“Depression is not what happens to us. It’s our response to what happens. And the response is something we can choose”
Qamr u Nisa
Everyone feels down at
times. The breakup of a relationship or a bad grade in studies can lead to a low mood. Sometimes sadness comes for no apparent reason. Is there any difference between these shifting moods and what is called depression? Anyone who has experienced an episode of depression would probably answer yes. Depression, as against unhappiness, is characterised by longer and deeper feelings of despondency and the presence of certain characteristic symptoms. This distinction is important, because in severe cases, depression can be life threatening, with suicide as a possible outcome. Depressed people may also fail to live up to their potential, doing poorly in school and staying on the social margins. Depression is frequently ignored or untreated; the condition often prevents people from taking steps to help themselves. This is unfortunate, as effective help is available.
All depression is not the same. There are times when you may feel sad, lonely or hopeless for a few days, but it may not be depression. Major depression is also known as “clinical depression”. It lasts longer and has a disabling effect. It can prevent a person from doing everyday activities. It is more than just a low mood; it is a serious mental health condition.
Signs of Depression
Depressed individuals may experience:
Loss of pleasure in virtually all activities.
Feelings of fatigue or lack of energy.
Difficulty with concentration or memory.
A change in sleep pattern, with either too much or too little sleep.
An increase or decrease in appetite, with a corresponding change in weight.
Feelings of worthlessness and self-blame or exaggerated feelings of guilt.
Unrealistic ideas and worries.
Hopelessness about the future.
Risk of Suicide
A major cause of suicide is mental illness, very commonly depression. People feeling suicidal are overwhelmed by painful emotions and see death as the only way out. Most people who try to kill themselves but survive later say they are glad they didn’t die. Most people who die by suicide could have been helped. An individual considering suicide frequently confides in a friend, who may be able to convince them to seek treatment. When the risk is high, friends and relatives should seek professional guidance.

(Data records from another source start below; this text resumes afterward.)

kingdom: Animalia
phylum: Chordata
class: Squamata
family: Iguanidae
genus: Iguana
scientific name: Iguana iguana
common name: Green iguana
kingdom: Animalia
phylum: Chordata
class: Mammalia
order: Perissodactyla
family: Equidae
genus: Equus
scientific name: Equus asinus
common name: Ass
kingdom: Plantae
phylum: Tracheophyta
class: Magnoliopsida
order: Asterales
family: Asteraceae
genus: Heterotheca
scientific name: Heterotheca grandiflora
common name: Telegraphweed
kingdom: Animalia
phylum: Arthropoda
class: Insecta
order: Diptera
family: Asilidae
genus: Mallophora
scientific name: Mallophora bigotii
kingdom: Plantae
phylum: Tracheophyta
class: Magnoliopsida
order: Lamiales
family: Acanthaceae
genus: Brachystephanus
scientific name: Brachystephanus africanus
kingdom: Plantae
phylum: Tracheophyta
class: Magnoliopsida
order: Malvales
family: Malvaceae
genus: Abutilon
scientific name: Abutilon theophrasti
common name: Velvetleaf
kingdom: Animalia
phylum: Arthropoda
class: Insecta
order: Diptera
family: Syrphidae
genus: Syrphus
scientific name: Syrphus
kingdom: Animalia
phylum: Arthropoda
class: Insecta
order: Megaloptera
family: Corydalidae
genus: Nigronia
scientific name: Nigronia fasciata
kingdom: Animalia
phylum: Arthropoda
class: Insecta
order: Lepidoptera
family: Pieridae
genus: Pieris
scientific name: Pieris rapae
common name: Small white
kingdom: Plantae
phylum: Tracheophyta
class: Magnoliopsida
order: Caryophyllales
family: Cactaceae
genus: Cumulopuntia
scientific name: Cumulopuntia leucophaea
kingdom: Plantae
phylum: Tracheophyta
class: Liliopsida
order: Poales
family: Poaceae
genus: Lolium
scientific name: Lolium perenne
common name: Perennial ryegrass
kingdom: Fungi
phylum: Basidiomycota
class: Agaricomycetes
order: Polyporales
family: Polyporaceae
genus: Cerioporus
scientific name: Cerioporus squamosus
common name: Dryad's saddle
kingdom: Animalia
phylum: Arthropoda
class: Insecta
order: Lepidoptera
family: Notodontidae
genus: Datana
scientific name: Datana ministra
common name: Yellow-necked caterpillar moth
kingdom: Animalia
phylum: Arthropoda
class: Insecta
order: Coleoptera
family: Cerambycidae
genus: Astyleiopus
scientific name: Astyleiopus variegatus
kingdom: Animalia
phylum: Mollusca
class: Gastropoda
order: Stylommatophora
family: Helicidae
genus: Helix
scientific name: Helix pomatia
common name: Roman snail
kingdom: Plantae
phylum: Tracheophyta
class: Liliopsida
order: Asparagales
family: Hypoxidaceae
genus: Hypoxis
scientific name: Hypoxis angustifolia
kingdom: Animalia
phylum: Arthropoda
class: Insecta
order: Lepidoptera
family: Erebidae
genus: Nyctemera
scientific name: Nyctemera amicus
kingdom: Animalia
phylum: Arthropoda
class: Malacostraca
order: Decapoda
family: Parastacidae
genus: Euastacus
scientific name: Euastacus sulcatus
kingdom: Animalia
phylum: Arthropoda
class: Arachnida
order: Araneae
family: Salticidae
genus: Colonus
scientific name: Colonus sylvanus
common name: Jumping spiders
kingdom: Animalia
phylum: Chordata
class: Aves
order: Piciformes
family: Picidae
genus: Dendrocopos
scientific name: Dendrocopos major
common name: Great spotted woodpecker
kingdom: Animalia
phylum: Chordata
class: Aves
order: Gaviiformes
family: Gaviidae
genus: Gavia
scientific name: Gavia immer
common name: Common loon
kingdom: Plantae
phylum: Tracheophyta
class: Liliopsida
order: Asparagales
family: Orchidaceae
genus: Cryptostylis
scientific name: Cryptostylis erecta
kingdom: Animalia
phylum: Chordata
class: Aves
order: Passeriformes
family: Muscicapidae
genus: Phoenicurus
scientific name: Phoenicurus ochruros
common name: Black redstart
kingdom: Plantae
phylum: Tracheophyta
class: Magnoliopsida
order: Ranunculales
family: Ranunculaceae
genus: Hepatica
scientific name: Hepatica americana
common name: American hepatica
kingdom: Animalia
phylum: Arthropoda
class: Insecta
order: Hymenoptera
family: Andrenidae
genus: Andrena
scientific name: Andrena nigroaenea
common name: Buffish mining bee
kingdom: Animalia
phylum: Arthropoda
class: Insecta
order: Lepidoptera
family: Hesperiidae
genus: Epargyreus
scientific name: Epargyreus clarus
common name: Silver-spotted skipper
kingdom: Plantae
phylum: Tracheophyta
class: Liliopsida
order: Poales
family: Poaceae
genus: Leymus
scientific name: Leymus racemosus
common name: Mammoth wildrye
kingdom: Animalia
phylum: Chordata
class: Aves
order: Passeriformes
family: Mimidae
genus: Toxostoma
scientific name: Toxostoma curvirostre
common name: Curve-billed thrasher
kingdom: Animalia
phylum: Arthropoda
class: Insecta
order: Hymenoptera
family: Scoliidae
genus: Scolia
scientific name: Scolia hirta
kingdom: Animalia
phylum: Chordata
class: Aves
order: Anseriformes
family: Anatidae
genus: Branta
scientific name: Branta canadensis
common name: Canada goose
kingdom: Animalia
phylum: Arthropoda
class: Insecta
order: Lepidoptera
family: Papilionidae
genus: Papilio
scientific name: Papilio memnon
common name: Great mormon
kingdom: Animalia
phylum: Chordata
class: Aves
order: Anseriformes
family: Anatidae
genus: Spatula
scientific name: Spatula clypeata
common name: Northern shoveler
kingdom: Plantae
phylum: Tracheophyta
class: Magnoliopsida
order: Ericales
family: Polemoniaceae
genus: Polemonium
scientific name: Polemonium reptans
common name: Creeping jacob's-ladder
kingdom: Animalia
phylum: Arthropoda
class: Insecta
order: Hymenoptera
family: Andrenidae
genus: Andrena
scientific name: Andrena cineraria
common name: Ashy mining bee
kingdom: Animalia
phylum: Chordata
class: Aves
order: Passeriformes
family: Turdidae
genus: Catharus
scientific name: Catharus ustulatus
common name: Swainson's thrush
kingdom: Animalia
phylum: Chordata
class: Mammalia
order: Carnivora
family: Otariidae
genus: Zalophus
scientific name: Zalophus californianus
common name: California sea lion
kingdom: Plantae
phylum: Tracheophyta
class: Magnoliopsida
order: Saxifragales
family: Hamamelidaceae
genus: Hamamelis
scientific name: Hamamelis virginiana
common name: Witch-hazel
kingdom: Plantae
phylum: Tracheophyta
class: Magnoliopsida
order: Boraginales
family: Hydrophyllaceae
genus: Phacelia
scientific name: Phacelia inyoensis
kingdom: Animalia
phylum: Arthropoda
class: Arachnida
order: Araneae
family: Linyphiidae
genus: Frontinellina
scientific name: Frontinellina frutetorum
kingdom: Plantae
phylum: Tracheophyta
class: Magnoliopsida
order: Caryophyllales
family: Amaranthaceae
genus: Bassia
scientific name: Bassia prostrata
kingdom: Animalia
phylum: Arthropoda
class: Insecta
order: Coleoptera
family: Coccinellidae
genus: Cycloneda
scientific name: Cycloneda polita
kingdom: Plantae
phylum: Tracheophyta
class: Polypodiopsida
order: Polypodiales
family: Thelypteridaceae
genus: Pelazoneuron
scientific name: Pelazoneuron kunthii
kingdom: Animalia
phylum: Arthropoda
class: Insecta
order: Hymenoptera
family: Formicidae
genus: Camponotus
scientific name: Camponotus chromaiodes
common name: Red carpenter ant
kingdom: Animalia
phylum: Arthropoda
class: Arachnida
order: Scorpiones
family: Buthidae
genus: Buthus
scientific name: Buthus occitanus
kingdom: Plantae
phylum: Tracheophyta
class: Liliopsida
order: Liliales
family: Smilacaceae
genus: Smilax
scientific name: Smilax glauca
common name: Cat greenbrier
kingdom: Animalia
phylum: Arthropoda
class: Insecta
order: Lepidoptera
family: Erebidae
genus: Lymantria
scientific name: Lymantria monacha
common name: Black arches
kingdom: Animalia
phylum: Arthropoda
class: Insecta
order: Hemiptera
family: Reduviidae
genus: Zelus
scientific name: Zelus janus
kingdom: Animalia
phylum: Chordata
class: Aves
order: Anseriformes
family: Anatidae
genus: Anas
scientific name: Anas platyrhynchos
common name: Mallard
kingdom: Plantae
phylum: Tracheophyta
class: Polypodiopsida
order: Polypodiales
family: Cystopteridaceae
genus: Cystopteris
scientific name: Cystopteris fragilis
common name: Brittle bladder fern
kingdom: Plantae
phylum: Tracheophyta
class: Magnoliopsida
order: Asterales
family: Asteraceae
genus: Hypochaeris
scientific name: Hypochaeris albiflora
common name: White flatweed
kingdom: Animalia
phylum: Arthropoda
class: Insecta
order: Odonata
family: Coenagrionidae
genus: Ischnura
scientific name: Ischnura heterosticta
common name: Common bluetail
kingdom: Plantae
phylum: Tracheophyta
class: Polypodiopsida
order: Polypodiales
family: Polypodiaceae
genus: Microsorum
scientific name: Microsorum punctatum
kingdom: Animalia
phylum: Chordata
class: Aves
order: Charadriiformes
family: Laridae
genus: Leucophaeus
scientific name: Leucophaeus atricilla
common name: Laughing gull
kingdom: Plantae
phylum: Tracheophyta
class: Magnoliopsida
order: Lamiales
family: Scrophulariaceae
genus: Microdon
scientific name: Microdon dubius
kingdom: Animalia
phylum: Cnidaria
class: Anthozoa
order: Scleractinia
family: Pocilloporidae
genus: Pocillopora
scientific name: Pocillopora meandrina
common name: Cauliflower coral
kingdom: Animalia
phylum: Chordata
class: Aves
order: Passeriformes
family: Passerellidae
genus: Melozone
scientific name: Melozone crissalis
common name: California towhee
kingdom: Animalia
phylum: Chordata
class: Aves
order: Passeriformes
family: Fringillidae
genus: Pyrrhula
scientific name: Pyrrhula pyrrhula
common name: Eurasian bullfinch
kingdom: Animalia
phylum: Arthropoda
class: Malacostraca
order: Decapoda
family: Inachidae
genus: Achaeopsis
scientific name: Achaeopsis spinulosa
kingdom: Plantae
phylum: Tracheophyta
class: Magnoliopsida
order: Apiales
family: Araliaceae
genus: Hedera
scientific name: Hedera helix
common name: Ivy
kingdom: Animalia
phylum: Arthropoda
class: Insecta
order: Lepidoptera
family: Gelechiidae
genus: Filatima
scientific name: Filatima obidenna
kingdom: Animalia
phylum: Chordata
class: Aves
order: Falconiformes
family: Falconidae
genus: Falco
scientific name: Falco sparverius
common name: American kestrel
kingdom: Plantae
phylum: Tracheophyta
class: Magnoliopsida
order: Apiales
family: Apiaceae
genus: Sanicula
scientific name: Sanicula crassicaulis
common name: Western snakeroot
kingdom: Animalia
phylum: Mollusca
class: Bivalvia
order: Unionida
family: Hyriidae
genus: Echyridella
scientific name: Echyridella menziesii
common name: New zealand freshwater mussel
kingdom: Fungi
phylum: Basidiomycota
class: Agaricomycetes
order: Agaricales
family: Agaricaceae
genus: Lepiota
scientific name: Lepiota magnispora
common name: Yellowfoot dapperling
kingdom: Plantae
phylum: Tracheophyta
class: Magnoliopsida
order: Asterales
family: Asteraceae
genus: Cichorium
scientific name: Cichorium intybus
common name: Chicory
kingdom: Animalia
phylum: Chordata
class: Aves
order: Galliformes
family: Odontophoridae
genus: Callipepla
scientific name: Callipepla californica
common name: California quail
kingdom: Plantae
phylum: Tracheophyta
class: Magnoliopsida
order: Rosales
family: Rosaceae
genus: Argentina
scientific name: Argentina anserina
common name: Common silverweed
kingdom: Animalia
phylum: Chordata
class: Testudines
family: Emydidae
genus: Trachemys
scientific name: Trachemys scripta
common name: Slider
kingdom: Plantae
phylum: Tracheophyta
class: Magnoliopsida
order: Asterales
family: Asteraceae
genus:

Suicidal thoughts may be fleeting or more frequent, passive (e.g., “What if I were dead?”) or active (e.g., thinking of ways to kill oneself, making a plan). Preparations for death, such as giving away possessions or acquiring a gun, are cause for great concern. A sudden lift in spirits in a depressed person can be a warning sign that they are planning to kill themselves. Any level of suicidal thinking should be taken seriously.
Suicide can be prevented and most people who feel suicidal demonstrate warning signs. Recognising some of these warning signs is the first step in helping yourself or someone. It is important to know that finding a trigger or cause is not always possible, and treatment can still be successful.